Martina Averbeck  |  Hansainvest Real Assets

Nachhaltigkeit in der Immobilienwirtschaft ist kein Modethema, sondern eine bleibende Erscheinung – auch in Coronazeiten –, die gerade erst so richtig Fahrt aufnimmt. Seien es die wachsenden Ansprüche der großen Unternehmen als Mieter von Büroimmobilien, die immer stärker auch nach ESG-Kriterien (Environment Social Governance) entscheidenden Investoren oder die zunehmende Regulierungsdichte in diesem Bereich: Die Auslöser sind vielfältig.

Assetmanager im Immobilienbereich können entsprechende Kriterien längst nicht mehr ignorieren. Was der Branche noch fehlt, sind gemeinsame ESG-Branchenstandards auf nationaler oder besser auf internationaler Ebene. Zudem sollten sich wirklich alle Stakeholder einer Immobilie zu entsprechenden Maßnahmen verpflichten, was noch viel zu selten der Fall ist. Eine Möglichkeit, dies zu ändern, sind „grüne“ Mietverträge, sogenannte Green Leases. Zugegeben, es gibt noch viel Luft nach oben.

Doch entgegen manchen Behauptungen hat sich in Sachen ökologischer Nachhaltigkeit von Immobilien in den vergangenen Jahren viel getan, vor allem im Neubau. Das reicht von der Verwendung nachhaltiger und wiederverwertbarer Materialen über die Dämmung und eine energieeffiziente Heiz- und Klimatechnik bis hin zu hoher Flexibilität und Drittverwendungsfähigkeit. Mindestens genauso wichtig ist die Berücksichtigung nachhaltiger Prinzipien im späteren Betrieb. Beispiele sind der Bezug von Strom aus erneuerbaren Energien, der ressourcenschonende Umgang mit Wasser, Energie und Einwegartikeln, das Abfallmanagement und der Einsatz ökologisch möglichst unbedenklicher Produkte und Rohstoffe.

**Zu erledigende Aufgaben:**
1. Ändern Sie im Seitentext den Abschnitt, der bei den Worten „Doch entgegen manchen“ beginnt und nach „Produkte und Rohstoffe.“ endet, indem Sie „Neubau“ durch „Gebäudebestand“ ersetzen, und geben Sie ihn so wieder.
2. Führen Sie den Text über Nachhaltigkeit in der Immobilienwirtschaft im Anschluss an seinen letzten Satz weiter.

**Ausgangsmaterial:**
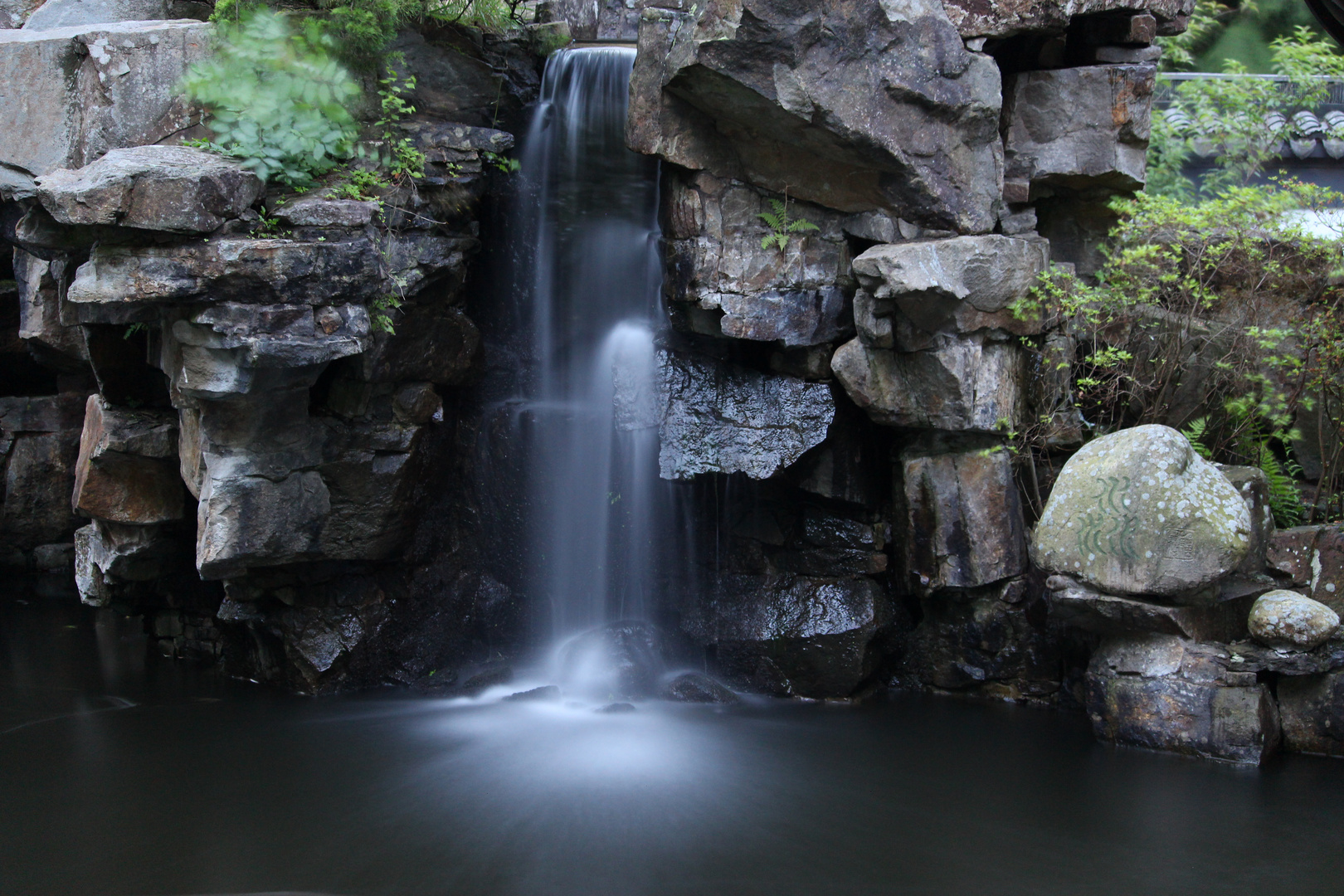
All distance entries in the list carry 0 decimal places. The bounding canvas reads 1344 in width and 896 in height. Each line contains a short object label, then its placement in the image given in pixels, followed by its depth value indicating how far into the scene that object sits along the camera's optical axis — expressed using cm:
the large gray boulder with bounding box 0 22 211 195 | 806
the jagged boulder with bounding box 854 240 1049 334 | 754
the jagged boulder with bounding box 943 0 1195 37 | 804
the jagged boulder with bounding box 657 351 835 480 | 848
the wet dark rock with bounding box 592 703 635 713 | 840
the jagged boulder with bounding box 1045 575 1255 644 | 715
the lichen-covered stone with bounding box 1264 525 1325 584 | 756
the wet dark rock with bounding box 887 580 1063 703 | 847
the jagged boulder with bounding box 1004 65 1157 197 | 841
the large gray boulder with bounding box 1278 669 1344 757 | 711
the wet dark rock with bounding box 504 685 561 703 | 870
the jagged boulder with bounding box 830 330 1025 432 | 793
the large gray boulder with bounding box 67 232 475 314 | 682
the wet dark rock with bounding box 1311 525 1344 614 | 747
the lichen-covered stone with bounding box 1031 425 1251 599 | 698
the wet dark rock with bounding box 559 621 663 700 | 884
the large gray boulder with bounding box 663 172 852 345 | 837
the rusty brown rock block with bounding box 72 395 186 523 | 843
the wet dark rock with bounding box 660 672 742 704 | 873
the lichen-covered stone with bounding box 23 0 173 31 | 925
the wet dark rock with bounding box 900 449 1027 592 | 830
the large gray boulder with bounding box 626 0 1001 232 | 766
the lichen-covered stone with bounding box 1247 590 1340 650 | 699
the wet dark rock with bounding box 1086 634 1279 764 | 706
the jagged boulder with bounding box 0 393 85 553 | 1234
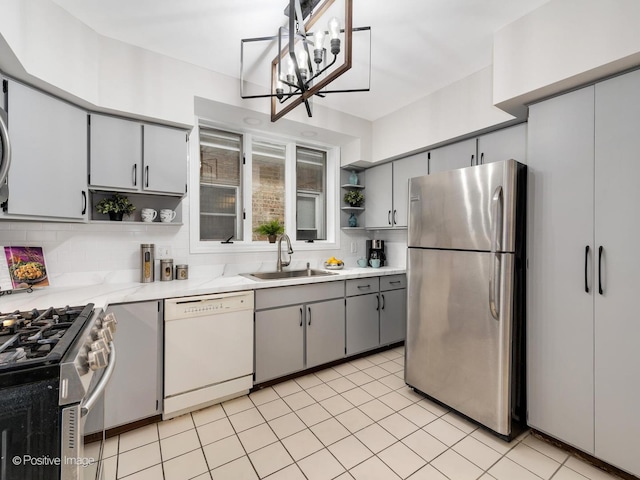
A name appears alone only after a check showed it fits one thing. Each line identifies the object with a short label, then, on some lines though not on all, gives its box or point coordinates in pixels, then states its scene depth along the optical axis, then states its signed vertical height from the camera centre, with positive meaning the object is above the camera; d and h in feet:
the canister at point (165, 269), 8.18 -0.89
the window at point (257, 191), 9.93 +1.74
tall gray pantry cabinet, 5.16 -0.59
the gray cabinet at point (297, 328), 8.13 -2.70
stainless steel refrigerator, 6.12 -1.20
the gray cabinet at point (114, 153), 6.82 +2.01
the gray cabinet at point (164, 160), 7.41 +2.01
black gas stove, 2.68 -1.64
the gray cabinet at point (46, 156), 5.48 +1.63
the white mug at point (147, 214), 7.93 +0.62
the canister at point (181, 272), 8.48 -1.01
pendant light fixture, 4.90 +3.64
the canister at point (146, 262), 7.86 -0.67
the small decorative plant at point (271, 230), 10.31 +0.27
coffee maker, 12.62 -0.56
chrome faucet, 10.22 -0.42
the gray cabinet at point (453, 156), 8.96 +2.64
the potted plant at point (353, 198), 12.55 +1.72
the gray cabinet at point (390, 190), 10.81 +1.94
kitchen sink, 9.82 -1.31
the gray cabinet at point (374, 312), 9.96 -2.66
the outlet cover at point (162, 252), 8.50 -0.44
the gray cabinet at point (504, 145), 7.86 +2.63
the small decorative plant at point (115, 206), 7.34 +0.77
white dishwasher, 6.79 -2.78
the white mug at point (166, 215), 8.21 +0.62
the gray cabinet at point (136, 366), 6.20 -2.83
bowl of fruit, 11.41 -1.03
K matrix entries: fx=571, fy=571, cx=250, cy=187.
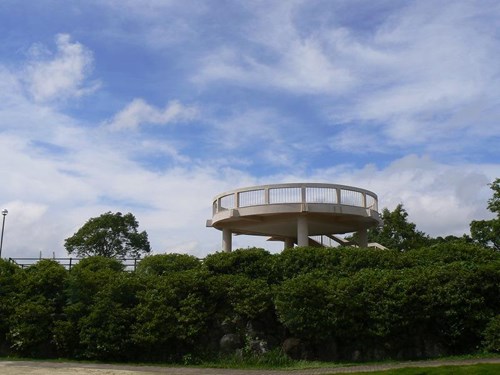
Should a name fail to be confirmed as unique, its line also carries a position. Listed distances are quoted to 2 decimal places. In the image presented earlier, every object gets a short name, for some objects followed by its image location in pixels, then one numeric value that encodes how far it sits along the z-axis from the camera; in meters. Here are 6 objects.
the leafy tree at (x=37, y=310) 17.80
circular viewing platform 24.97
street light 41.50
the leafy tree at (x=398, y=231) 40.38
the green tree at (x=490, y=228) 35.76
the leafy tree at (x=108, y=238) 54.16
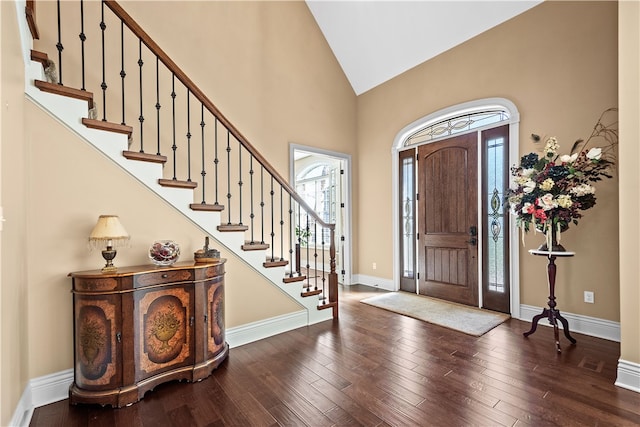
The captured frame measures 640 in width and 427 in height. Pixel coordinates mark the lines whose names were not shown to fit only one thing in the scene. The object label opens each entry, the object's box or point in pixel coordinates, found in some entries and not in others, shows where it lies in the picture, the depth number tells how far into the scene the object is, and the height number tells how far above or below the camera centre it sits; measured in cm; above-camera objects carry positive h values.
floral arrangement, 275 +26
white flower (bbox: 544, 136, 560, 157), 295 +63
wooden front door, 412 -11
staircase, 219 +76
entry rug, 342 -132
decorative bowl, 233 -30
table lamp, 207 -13
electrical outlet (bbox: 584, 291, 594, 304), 313 -92
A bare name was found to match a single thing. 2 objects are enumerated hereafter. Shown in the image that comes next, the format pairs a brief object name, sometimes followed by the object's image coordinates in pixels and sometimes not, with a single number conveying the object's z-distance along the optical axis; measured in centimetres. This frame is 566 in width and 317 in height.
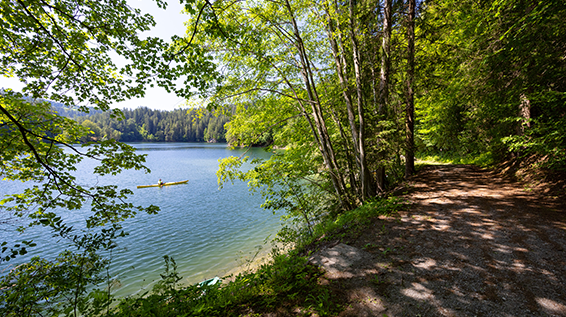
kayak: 2166
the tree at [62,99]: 308
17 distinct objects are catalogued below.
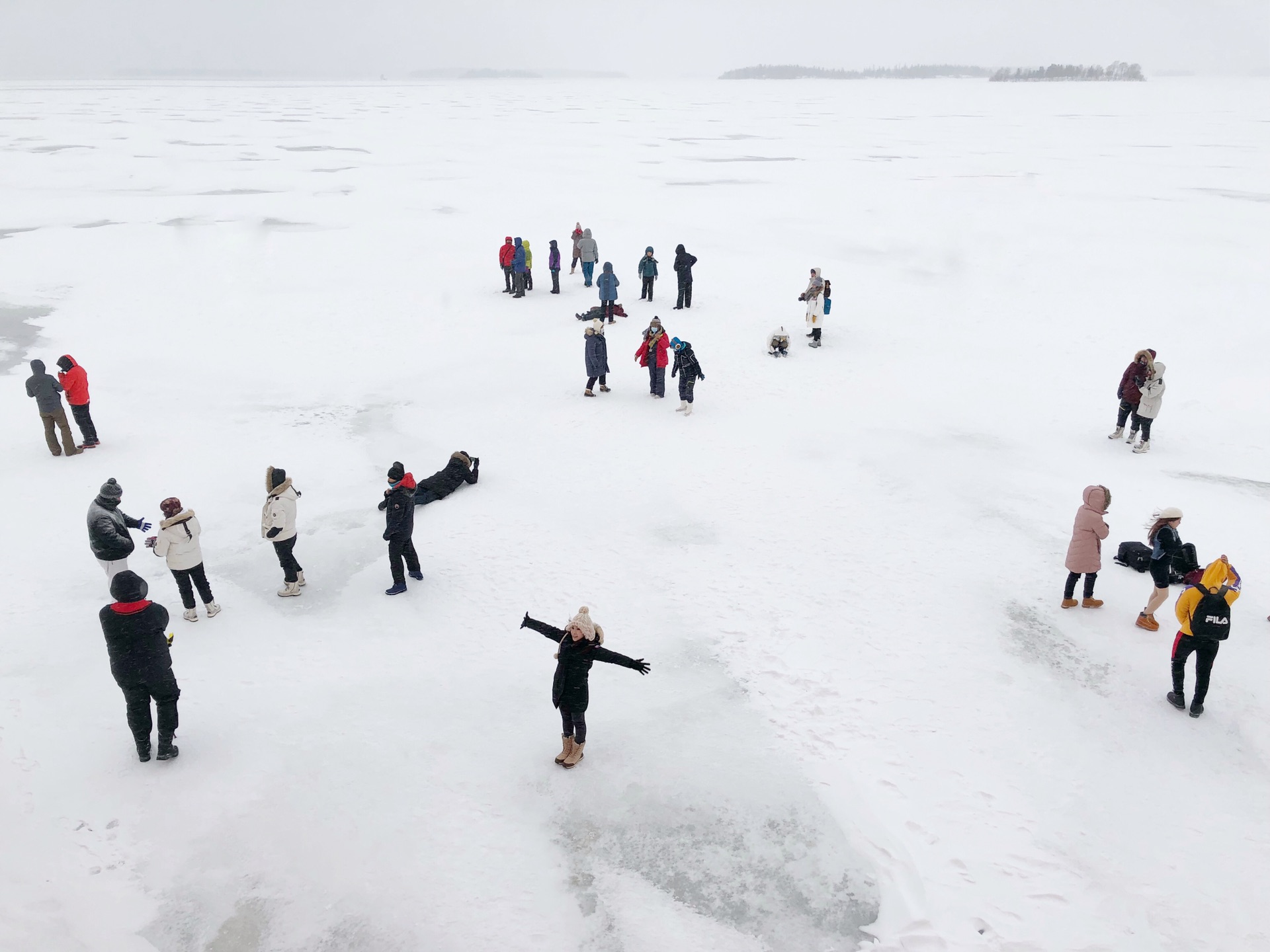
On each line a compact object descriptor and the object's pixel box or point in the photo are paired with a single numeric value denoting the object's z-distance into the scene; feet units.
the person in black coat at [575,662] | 17.80
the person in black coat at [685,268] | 56.65
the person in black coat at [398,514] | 25.07
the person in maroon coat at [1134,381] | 36.27
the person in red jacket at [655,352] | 42.37
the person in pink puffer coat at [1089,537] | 23.62
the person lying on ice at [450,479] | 32.14
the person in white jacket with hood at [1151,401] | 36.32
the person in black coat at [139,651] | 17.11
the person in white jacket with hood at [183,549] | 22.97
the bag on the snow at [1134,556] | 27.17
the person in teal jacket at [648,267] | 58.13
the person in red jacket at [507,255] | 60.34
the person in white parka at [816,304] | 50.83
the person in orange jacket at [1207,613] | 19.35
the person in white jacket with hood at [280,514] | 24.49
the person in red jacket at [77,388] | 34.56
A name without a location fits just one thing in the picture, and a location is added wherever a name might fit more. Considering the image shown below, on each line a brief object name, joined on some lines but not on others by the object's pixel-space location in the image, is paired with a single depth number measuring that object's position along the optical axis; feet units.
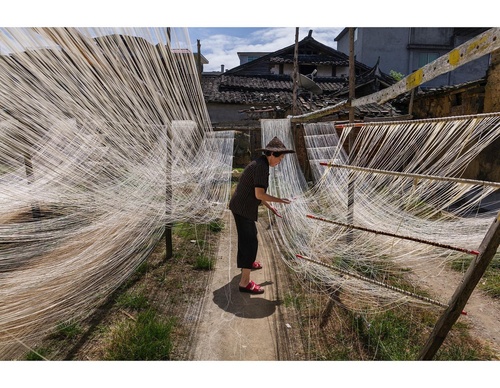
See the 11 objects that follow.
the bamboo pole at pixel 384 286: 5.77
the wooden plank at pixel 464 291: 4.82
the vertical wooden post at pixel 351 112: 9.77
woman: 8.77
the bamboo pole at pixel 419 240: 5.18
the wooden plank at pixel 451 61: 5.26
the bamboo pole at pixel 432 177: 5.08
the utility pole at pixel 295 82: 28.07
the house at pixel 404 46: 55.36
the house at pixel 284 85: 30.58
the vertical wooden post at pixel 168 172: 8.33
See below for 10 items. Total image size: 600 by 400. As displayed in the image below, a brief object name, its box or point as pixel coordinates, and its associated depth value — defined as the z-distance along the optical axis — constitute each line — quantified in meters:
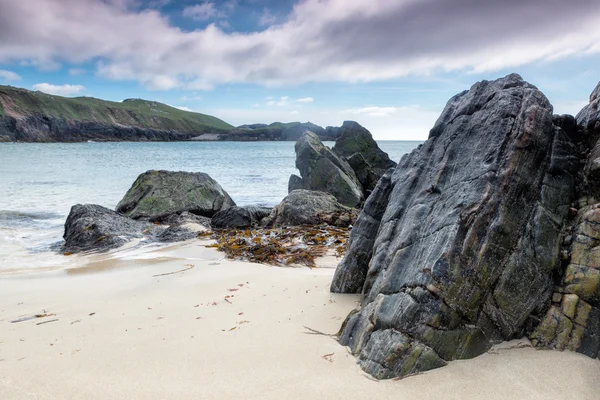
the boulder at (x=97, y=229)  10.01
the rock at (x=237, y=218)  11.77
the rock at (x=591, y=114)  3.82
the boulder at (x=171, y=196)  13.42
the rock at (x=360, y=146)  26.48
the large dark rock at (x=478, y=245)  3.29
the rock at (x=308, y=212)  10.95
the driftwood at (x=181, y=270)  7.09
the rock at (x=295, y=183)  19.42
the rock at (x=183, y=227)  10.63
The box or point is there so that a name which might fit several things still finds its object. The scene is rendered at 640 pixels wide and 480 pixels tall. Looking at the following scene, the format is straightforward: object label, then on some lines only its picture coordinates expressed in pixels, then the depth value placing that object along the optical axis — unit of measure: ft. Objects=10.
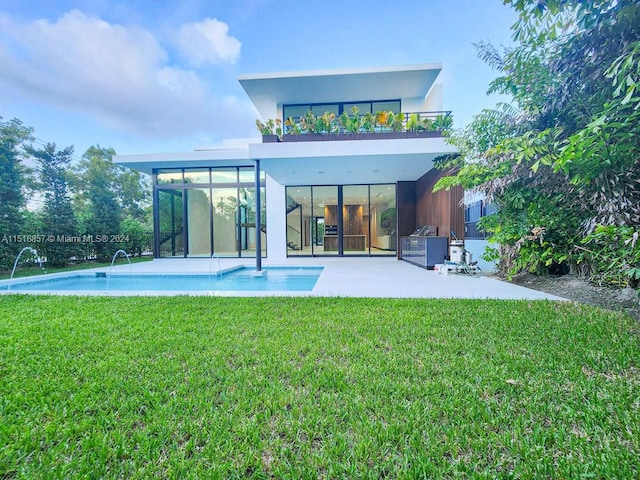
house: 31.53
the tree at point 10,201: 25.54
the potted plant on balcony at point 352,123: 25.49
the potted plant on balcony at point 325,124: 25.93
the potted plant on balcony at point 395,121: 25.94
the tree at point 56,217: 29.99
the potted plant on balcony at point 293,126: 26.45
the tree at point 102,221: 34.63
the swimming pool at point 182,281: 19.29
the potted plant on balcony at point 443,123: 25.26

**Die Lösungen:**
1.
Doch entgegen manchen Behauptungen hat sich in Sachen ökologischer Nachhaltigkeit von Immobilien in den vergangenen Jahren viel getan, vor allem im Gebäudebestand. Das reicht von der Verwendung nachhaltiger und wiederverwertbarer Materialen über die Dämmung und eine energieeffiziente Heiz- und Klimatechnik bis hin zu hoher Flexibilität und Drittverwendungsfähigkeit. Mindestens genauso wichtig ist die Berücksichtigung nachhaltiger Prinzipien im späteren Betrieb. Beispiele sind der Bezug von Strom aus erneuerbaren Energien, der ressourcenschonende Umgang mit Wasser, Energie und Einwegartikeln, das Abfallmanagement und der Einsatz ökologisch möglichst unbedenklicher Produkte und Rohstoffe.

2.
Konkrete Beispiele
Um dies an einem konkreten Beispiel zu verdeutlichen: Was nutzt die ausgeklügelte Mülltrennung im Gebäude, wenn die Bürobeschäftigten alles in einem Papierkorb entsorgen. Oder umgekehrt: Was nutzt die strenge Mülltrennung in der Bürofläche, wenn im Keller wieder alles in einem Container landet? Was bringt die effizienteste Klimaanlage, wenn die Mieter sie bei geöffneten Fenstern laufen lassen? Und was der große Fahrradkeller, wenn doch alle mit dem Auto kommen?

Die Verantwortung für eine möglichst nachhaltige Immobiliennutzung endet somit nicht beim Vermieter, sprich beim Investor und seinem Assetmanager. Sie schließt ebenso die Mieter und Nutzer mit ein sowie die Dienstleister am Objekt wie Facilitymanager oder Reinigungsfirmen. Der Trend wird deshalb künftig dahin gehen, dass Mieter und Vermieter von Büroflächen in den Mietverträgen ihren Willen bekunden, das eigene Verhalten im Objekt an nachhaltigen Kriterien auszurichten und sich gegenseitig zur Einhaltung bestimmter Maßnahmen verpflichten. Solche „grünen“ Verträge werden international Green-Lease-Verträge genannt.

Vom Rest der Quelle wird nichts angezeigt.